Apropos of nothing: I've had pretty good luck using other tangy jelly/jam products with chicken or turkey. The best so far was a jelly made from some sort of moderately spicy peppers.

PS: You just know the ponies have a tool designed to remove sharp boogers from their noses. Something like a plump cotton-swab?
I'm sure I'm not the only one who's twisted the corner of a paper napkin into a long narrow cone and then drilled for the mother-lode...

Dash got that suit for... reasons... involving Gilda and make-believe.

4732912

Ouch Rainbow Dash looks highly annoyed in that photo of her in that turkey getup.

Yeah, I don't think she wants to be a turkey.

4732922

I think that Dash is not finding the joke funny.

I have to imagine that she's not. Totally adorable picture, though.

4732957

Horse boogers... only Biscuit.

It's an important topic that no other writer (to my knowledge) has had the courage to discuss.

4732964

Since when can't you get cranberry sauce in Australia?
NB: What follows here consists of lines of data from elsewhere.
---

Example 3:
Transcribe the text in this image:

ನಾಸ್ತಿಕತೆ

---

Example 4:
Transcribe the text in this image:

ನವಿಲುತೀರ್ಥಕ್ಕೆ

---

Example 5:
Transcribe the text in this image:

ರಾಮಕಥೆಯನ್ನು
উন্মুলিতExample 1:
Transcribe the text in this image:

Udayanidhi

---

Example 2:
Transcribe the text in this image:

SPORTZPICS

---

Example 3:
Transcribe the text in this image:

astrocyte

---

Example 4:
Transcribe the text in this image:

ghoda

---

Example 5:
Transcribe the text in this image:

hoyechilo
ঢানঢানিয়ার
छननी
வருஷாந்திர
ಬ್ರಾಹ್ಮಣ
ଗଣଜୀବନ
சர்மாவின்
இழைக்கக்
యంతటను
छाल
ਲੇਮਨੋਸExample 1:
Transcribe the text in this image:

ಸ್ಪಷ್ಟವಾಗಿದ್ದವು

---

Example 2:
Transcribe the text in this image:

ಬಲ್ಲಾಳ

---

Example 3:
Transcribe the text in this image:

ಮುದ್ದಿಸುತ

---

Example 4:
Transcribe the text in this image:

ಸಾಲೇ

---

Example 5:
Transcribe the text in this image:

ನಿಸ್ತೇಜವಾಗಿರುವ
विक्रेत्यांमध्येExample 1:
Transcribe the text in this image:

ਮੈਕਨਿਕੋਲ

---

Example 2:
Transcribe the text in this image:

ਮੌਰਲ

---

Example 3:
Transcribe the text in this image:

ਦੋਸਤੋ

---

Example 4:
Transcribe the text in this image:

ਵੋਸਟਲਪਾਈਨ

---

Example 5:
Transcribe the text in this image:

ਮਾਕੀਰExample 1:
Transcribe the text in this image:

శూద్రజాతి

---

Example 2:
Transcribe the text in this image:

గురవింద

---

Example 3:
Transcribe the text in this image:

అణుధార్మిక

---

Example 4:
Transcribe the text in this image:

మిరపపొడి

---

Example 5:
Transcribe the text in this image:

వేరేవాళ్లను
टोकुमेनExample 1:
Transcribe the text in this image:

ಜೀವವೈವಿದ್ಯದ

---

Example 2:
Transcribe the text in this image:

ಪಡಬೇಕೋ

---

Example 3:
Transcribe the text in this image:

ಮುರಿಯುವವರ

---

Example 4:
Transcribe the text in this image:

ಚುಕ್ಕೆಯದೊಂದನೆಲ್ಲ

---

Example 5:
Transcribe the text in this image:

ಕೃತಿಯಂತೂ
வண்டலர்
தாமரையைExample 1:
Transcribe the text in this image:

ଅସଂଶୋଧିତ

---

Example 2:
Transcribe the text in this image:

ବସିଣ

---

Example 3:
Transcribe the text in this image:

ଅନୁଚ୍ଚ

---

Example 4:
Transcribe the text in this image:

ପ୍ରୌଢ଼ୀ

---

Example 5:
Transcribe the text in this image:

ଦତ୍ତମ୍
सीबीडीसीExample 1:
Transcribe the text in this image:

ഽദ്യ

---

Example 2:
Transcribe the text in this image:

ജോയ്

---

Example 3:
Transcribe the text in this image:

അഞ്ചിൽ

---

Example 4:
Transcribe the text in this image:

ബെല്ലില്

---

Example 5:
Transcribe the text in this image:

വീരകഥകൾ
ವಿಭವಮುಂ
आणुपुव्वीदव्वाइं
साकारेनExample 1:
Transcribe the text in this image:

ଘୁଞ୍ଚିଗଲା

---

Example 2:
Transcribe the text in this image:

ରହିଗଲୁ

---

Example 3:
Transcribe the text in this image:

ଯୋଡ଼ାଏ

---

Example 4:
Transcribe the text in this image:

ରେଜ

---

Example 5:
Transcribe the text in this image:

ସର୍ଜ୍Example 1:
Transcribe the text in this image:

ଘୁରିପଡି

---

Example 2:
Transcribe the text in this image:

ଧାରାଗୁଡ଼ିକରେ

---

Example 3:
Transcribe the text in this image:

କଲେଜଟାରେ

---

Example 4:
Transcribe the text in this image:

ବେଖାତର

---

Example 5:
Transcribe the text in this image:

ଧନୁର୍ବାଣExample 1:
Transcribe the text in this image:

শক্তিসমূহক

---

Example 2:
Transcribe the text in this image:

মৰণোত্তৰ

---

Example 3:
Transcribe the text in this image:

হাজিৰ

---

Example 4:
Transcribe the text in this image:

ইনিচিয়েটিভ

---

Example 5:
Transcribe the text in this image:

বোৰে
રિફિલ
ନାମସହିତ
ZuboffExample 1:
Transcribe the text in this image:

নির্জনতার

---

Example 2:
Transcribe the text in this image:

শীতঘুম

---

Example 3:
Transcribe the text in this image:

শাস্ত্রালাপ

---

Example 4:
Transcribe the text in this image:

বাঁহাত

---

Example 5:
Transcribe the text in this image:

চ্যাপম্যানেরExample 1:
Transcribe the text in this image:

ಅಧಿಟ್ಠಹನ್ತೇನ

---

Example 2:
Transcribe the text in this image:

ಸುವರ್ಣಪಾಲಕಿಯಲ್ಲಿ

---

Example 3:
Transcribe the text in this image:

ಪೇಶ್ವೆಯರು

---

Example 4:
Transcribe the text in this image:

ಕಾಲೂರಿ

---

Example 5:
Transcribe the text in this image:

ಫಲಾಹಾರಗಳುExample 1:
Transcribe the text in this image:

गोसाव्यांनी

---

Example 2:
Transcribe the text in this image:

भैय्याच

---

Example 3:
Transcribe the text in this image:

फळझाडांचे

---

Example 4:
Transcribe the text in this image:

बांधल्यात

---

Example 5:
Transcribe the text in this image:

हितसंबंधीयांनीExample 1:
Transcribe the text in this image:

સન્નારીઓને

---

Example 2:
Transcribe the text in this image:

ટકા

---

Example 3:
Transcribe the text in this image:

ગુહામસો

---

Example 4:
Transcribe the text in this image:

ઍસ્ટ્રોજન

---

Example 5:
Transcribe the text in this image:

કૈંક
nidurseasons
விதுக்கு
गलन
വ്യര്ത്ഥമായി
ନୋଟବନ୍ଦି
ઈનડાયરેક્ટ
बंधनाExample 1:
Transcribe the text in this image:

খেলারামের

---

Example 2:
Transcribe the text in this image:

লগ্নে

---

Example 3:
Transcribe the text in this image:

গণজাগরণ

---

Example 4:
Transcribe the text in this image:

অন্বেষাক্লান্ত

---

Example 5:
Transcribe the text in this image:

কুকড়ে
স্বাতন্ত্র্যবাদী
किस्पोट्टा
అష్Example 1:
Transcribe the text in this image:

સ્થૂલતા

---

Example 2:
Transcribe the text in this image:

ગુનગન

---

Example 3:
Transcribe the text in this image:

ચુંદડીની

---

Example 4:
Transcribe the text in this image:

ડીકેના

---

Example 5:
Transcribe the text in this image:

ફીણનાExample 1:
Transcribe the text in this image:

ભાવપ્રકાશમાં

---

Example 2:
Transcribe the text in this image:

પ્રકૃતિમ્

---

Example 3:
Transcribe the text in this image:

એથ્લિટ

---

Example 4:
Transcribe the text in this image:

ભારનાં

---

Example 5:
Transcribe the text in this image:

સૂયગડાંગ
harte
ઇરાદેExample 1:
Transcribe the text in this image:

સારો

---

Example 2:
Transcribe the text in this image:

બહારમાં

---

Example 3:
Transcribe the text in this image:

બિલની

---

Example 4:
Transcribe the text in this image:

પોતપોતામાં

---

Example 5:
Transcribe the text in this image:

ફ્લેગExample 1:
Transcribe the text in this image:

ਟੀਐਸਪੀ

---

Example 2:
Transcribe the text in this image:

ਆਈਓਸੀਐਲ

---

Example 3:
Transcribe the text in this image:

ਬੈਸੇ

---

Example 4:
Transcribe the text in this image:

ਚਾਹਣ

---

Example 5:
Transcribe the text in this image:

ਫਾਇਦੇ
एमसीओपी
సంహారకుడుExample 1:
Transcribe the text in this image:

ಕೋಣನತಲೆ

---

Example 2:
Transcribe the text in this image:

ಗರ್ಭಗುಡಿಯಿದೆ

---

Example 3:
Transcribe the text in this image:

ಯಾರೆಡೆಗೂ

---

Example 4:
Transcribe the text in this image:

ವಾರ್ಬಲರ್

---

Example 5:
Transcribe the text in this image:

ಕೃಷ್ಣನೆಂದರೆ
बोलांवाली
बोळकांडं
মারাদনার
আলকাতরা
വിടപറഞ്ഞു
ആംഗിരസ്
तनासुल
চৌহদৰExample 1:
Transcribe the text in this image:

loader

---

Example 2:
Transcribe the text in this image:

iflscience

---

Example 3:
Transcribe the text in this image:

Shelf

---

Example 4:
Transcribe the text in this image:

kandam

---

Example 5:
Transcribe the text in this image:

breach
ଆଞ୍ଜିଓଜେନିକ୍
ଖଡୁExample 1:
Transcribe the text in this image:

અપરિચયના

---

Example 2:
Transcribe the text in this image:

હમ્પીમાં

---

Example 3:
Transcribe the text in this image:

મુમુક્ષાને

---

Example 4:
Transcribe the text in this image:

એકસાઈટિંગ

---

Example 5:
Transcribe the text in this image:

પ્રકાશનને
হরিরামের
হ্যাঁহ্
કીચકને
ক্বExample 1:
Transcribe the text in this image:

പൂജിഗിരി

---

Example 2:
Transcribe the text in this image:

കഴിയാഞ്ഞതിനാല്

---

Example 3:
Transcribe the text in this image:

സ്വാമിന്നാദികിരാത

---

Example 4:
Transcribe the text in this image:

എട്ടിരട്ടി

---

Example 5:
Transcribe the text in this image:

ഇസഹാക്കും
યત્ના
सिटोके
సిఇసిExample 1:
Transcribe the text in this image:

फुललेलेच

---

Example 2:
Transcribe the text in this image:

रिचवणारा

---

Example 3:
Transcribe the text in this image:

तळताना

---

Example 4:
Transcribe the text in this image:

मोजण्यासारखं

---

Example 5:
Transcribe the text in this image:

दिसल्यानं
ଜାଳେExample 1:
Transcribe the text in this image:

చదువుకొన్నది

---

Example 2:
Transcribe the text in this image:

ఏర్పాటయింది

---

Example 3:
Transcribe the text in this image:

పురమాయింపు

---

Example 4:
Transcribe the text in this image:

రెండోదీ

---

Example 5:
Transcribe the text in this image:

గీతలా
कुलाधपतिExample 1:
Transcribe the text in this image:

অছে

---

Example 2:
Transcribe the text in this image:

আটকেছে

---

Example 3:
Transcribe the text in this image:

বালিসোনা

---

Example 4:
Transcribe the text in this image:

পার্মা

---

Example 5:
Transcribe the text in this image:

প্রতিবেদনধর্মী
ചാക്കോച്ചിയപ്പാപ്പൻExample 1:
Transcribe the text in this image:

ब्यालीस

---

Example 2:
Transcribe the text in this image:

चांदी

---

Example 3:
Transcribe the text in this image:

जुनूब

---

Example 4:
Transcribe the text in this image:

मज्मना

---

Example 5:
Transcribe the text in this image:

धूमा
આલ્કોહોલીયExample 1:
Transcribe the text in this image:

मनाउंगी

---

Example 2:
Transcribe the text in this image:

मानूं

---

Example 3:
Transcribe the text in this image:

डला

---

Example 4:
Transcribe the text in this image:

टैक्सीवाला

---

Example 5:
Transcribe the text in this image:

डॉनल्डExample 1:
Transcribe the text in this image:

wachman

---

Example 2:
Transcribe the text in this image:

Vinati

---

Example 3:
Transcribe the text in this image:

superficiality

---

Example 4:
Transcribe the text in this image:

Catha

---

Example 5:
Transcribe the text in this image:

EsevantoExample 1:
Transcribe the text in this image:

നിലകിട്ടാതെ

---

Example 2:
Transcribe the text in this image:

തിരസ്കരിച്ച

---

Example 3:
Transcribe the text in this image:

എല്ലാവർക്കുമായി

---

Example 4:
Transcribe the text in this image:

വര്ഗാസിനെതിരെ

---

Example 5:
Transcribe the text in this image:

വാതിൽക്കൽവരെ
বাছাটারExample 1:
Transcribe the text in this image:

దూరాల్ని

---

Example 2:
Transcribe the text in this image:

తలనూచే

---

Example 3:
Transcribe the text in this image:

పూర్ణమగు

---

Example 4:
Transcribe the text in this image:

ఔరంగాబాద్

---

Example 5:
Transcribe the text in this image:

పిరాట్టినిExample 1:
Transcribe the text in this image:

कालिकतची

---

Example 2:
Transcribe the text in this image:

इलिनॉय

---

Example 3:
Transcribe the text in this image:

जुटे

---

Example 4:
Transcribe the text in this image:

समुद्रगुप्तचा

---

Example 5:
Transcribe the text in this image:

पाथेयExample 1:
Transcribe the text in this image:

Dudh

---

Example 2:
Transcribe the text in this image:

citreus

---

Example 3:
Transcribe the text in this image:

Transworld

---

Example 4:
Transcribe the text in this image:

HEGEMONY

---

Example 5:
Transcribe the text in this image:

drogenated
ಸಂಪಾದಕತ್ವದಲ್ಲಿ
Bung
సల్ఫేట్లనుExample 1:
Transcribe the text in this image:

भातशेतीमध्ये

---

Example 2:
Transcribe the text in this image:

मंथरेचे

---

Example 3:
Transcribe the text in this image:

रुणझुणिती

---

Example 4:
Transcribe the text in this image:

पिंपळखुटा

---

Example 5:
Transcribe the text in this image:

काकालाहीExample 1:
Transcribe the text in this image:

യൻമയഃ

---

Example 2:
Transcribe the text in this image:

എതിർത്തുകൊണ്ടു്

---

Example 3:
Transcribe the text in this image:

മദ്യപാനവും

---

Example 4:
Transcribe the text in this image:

I dunno, this was 20 years ago. Maybe it's a thing there now.

Also sorta related, over Thanksgiving, I learned that canned bread is a thing.

4732987

Why isn't it Scoots in the turkey outfit?

I thought I'd make fun of a different pony for once.
2.bp.blogspot.com/-njhMOLGhAyk/VsWOfAHxEWI/AAAAAAAChb8/0gCG7EGeuZg/s1600/%255D.jpg

4732989

words to live by... I guess.

:heart:

4732994

Ever since that day, Harry has been terrified of Angel.

:rainbowlaugh:

4735573

I have seen one that has Scootaloo dressed up as a turkey and she looks about as pleased as Rainbow Dash does.

4733090

I love that picture. I bet in Equestria, the first Thanksgiving is when hungry pilgrims were able to find plants thanks to one pony with an animal-talking cutie mark, who got some turkeys to tell them where the best wild vegetables were. Ever since then Equestrians have a Turkey dinner every year, meaning they invite a turkey over for dinner and feed him on this day.

That would be an interesting take on their Thanksgiving (if that's even a thing that ponies do). I could see that, too. It'd probably be either an earth pony or a pegasus that talked turkey, probably.

I also learned a couple of days ago that wild turkeys aren't terribly intimidated by a car.

4733413
Really, though, how would it work? How big are pony nostrils?

4733597

PS: You just know the ponies have a tool designed to remove sharp boogers from their noses. Something like a plump cotton-swab?

They probably do, but it's not the same as a finger.

I'm sure I'm not the only one who's twisted the corner of a paper napkin into a long narrow cone and then drilled for the mother-lode...

I had a friend in high school who did that a lot. It was kind of weird, I thought.

4734731

Dash got that suit for... reasons... involving Gilda and make-believe.

:rainbowlaugh:

Dash probably loves role playing . . .

4735580
Yeah, there's a bunch of them out there. Too many to choose from, really.
derpicdn.net/img/2015/11/26/1030604/full.jpg

4735576
I mean, since there's some in my fridge right now, I got really confused for a second.